Another book read for for Kaggsysbookishramblings and LizzySiddal’s “Read Indies month“ and this one is independently published by the author, after his success with his Christmas and Silver Jubilee story collections at the end of last year. As a book featuring gay central characters and a setting in Manchester’s gay quarter (featuring the transgender memorial), it also fits in to LGBTQIA+ History Month. It was impossible to resist buying it in January this year and I enjoyed it tremendously.
Paul Magrs – “Hunky Dory”
(28 January 2021 with token from Ali)
Paul is known as a fantasy or magic realist novelist, but he’s published the odd non-magical book in his time and this is one of them. I always enjoyed the realist elements in his books and so thoroughly enjoyed this one. There’s only one peculiar interlude, which you could put down to the Italian sun!
We have Dodie and her rackety mum Elena as the central characters – Elena has been an alternative, brassy figure for years and Dodie is much more reticent and plain – but she does have an inner life and of course deserves her chance at happiness. The book opens with Dodie’s dad’s sudden death and in the year that’s covered by the book she must run the cafe he founded and try to rebuild her life. Elena seems to go on as normal after some months of decline, getting involved in community activism, her creative writing MA and a little light kidnapping and bondage, as you do.
Dodies’s horizons are expanded when she meets Ian, who’s asked to set up a book and comics stall in the cafe, and Oliver from the writing course, but she also meets a wonderful eccentric novelist, Emmy, at a fantasy convention who models the acceptable way to write one of the new kinds of sci fi and fantasy, which seems to have split into extreme violence on one side and peculiar cross-species sex on the other (this issue is interrogated by other characters in other places and gives an interesting depth to the book) and essentially she reinvents her own self and takes back the power in her relationships. Ian also has his horizons broadened but still manages to hold his own, rising to the occasion and maintaining the balance with his new boyfriend. There are some wincey scenes with Elena camping it up to draw in Dodie’s new gay friend and get him on her side, but Elena’s also a great character with her gin and her ability to calm down (or foment) a public gathering.

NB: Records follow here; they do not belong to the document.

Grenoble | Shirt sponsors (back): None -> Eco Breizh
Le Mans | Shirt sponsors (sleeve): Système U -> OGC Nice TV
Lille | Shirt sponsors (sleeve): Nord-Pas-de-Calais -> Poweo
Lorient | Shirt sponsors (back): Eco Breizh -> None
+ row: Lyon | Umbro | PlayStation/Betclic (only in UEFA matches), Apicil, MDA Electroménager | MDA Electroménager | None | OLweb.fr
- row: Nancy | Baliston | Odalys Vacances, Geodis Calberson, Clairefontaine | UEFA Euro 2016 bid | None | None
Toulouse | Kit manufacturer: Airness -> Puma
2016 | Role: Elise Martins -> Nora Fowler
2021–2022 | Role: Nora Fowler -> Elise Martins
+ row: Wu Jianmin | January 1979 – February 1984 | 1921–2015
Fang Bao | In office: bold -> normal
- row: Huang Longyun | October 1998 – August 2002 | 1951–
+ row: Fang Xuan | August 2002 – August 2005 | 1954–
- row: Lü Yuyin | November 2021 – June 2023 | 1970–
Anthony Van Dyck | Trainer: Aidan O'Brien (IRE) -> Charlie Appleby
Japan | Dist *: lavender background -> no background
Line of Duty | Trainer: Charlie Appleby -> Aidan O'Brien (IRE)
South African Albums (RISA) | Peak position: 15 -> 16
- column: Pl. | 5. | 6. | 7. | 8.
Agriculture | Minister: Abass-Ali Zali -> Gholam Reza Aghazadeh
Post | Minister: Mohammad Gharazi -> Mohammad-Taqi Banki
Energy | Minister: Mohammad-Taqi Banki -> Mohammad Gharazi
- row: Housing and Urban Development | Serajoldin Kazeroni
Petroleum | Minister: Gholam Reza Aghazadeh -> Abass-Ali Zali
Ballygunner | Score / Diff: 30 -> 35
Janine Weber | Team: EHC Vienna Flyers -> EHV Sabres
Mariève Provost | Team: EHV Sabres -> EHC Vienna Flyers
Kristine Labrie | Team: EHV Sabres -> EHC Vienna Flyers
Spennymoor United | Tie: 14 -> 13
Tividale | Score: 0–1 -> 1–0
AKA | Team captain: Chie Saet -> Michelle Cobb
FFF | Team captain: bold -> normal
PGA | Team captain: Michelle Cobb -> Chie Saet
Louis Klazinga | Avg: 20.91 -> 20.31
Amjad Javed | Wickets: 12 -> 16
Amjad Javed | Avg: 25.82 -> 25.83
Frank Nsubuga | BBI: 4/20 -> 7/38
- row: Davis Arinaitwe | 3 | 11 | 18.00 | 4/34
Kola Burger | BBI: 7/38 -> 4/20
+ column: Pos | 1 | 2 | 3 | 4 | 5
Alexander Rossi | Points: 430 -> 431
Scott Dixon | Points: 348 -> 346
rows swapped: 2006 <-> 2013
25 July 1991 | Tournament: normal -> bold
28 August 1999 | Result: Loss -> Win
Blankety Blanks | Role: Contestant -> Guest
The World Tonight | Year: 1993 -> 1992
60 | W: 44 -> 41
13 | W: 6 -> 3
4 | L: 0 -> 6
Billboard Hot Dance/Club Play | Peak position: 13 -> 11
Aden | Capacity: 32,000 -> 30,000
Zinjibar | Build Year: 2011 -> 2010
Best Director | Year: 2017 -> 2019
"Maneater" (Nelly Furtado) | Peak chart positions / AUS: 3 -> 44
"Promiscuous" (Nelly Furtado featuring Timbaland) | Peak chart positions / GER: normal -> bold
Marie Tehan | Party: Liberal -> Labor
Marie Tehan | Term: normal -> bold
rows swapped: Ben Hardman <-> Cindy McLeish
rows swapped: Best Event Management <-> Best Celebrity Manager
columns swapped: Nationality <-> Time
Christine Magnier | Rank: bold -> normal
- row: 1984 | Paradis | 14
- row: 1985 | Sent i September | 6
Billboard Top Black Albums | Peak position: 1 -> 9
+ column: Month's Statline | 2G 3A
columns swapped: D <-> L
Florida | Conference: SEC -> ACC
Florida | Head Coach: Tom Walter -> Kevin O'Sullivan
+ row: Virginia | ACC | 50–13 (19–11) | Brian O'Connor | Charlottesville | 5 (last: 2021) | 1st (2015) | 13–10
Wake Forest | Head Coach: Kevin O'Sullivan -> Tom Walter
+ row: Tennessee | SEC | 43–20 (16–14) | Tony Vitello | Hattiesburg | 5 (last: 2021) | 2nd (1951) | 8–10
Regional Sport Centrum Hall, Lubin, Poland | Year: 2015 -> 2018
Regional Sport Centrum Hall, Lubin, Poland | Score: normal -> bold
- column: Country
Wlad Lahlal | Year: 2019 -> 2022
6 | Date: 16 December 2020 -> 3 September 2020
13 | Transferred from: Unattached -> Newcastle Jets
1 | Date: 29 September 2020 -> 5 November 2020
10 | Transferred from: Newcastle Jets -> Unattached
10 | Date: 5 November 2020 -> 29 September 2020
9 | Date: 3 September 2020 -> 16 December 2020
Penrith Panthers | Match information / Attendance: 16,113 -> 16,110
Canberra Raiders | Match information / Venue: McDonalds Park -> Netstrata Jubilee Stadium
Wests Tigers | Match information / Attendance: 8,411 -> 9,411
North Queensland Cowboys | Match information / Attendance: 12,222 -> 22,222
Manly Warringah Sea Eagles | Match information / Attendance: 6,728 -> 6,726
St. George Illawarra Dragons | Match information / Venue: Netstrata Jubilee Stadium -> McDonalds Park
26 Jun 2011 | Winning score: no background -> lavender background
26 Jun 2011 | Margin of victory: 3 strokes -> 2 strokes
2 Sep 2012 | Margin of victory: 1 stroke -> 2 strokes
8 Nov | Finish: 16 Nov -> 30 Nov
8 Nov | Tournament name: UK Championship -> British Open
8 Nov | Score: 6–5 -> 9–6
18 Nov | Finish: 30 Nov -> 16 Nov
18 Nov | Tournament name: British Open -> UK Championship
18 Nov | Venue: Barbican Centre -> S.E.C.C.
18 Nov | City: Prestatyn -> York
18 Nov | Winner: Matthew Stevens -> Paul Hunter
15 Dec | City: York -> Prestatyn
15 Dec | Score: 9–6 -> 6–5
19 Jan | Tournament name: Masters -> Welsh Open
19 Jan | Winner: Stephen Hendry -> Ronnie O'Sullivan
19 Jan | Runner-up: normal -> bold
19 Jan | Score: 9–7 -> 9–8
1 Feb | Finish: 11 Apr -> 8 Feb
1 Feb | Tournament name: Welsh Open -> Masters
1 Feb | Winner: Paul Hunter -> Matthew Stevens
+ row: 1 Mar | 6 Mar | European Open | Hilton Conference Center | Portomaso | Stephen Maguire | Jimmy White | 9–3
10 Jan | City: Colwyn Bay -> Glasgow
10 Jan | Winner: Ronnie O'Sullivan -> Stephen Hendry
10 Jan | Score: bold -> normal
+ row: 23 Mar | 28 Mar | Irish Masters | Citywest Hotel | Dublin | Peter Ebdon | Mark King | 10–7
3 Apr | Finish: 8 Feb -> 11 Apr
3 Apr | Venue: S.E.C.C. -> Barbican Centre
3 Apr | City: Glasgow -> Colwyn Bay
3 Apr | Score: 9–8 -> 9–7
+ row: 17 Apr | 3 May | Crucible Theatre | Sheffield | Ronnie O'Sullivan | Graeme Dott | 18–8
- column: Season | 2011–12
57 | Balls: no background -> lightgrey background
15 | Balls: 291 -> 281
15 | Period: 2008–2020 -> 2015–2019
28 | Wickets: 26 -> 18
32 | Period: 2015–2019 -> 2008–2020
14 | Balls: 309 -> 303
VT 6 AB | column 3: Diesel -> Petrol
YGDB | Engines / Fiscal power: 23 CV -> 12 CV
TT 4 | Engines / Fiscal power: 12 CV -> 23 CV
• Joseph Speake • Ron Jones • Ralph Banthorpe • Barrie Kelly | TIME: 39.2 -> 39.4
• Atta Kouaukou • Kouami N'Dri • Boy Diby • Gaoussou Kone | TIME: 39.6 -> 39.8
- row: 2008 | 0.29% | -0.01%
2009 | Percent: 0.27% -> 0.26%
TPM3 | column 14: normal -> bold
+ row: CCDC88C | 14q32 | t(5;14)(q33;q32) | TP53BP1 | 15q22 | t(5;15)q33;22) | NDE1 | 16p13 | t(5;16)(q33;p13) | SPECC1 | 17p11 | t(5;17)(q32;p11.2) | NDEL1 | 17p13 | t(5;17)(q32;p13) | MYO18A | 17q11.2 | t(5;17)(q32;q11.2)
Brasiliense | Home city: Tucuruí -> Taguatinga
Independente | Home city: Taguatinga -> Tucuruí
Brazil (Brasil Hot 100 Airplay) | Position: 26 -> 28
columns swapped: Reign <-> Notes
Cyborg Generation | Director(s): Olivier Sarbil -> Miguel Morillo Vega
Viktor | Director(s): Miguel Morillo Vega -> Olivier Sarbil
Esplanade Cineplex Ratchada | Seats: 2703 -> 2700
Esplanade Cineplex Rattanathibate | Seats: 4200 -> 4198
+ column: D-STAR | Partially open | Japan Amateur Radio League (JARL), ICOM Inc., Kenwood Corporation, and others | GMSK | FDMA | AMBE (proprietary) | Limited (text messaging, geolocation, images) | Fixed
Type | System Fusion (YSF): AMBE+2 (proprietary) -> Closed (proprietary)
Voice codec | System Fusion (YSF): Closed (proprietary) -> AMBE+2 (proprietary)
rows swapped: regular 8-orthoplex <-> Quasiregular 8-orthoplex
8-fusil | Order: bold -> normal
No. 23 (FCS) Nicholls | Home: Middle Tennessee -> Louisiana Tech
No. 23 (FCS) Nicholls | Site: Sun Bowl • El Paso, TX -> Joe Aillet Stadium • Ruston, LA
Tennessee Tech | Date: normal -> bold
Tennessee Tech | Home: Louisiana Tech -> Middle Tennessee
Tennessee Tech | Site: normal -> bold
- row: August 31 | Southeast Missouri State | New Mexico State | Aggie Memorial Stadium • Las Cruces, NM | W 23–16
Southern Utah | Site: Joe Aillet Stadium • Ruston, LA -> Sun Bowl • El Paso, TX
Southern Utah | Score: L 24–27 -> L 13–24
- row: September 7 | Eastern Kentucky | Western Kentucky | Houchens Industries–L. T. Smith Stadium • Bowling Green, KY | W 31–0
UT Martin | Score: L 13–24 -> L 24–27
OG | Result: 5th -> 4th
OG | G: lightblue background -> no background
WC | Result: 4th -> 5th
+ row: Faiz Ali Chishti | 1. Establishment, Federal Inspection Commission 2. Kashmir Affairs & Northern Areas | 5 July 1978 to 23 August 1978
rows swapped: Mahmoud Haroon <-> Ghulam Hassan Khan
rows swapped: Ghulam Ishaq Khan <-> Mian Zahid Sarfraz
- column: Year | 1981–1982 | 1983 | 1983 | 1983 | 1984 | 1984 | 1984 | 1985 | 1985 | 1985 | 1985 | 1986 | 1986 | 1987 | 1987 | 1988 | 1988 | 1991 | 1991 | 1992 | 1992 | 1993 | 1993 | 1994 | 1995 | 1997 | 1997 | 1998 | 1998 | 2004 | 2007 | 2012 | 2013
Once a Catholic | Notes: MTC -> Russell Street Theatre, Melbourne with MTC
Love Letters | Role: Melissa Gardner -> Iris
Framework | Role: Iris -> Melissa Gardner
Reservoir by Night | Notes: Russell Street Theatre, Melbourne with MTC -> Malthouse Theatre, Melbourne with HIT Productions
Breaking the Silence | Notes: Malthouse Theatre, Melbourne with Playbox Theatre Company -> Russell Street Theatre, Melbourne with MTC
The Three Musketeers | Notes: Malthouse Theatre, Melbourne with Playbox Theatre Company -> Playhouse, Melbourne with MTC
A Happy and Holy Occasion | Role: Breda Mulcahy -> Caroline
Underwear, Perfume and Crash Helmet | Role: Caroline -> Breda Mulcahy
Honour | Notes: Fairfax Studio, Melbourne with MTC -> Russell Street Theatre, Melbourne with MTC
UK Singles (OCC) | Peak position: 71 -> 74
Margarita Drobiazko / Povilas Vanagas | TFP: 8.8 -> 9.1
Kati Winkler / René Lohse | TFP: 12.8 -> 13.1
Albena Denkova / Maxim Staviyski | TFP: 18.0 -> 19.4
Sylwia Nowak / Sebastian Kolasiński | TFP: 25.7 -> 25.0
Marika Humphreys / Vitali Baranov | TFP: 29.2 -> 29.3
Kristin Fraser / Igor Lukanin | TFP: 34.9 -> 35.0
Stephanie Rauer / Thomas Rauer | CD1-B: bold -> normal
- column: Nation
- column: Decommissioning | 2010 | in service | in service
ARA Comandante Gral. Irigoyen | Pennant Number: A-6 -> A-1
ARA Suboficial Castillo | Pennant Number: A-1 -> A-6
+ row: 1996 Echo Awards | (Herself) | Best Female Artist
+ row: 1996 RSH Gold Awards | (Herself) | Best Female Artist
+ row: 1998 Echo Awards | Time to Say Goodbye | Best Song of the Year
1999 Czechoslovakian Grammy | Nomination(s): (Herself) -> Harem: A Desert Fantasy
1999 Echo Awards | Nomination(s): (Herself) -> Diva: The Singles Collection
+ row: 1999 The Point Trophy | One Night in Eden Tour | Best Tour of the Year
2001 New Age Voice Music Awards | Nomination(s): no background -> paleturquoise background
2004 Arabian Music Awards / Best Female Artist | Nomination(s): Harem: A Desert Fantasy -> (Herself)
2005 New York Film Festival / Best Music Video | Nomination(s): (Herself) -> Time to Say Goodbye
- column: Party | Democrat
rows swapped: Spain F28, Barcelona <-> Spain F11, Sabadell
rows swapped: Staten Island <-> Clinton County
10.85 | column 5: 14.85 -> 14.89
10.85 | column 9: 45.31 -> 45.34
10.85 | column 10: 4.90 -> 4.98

There’s a marvellous cast of side characters, no one perfect, some a little grubby around the edges, realistic, grey and a bit flabby here and there, from stroppy cafe worker Andrea to Ian’s ex Warren with his secret side and his knitting, a naughty professor and a cuddly academic. The world of creative writing classes and (genre) publishing is gently and expertly skewered – we know Oliver is thinking of going to the bad when he abandons his “silly” book (which sounds very like Magrs’ Mars Trilogy) to go all macho and violent in his novel.
Most of the book is set in Levenshulme, with excursions into the excitement of the Canal Steet gay quarter, and is an affectionate portrait f a suburb in transition. There are kidnaps and library closure vigils, cruises and cats (I’m glad to report all the cats in the book remain OK) in a long and satisfying novel of huge warmth in which most of the characters change and grow. There’s even a shout-out to Iris Murdoch! Only one thing would have made it more-than-perfect, and that would have been an encounter with a completely tattooed man when some characters went over to Newcastle, but you can’t have everything, right …?!
A great, fun read which I will re-read and which is a great addition to Paul’s marvellous and un-genre-definable oeuvre.